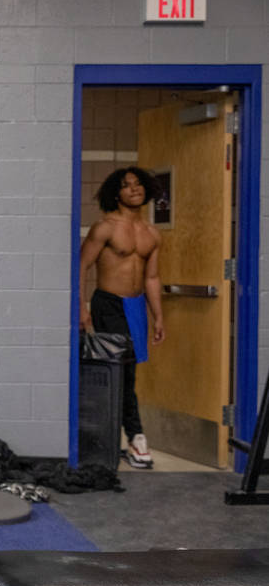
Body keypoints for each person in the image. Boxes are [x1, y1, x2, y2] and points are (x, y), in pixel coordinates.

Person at [79, 166, 165, 469]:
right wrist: (81, 306)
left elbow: (152, 278)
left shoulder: (152, 233)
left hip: (136, 306)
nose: (134, 189)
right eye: (127, 186)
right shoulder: (105, 227)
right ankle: (134, 435)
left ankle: (128, 438)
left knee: (130, 372)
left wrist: (158, 316)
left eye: (139, 184)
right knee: (118, 373)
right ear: (117, 192)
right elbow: (82, 266)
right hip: (108, 304)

→ **ASSIGNMENT**: Copy out all the entries precisely. No images.

→ **SOLUTION TO THE EXERCISE**:
Body keypoints for each person in the image. Boxes are [x1, y1, x2, y2] and points are (x, y), in pixel coordinates.

Person at [79, 166, 165, 469]:
right wrist: (81, 306)
left elbow: (152, 278)
left shoulder: (152, 233)
left hip: (136, 306)
nose: (134, 189)
right eye: (127, 186)
right shoulder: (105, 227)
right ankle: (134, 435)
left ankle: (128, 438)
left knee: (130, 372)
left wrist: (158, 316)
left eye: (139, 184)
right knee: (118, 373)
right ear: (117, 192)
right elbow: (82, 266)
right hip: (108, 304)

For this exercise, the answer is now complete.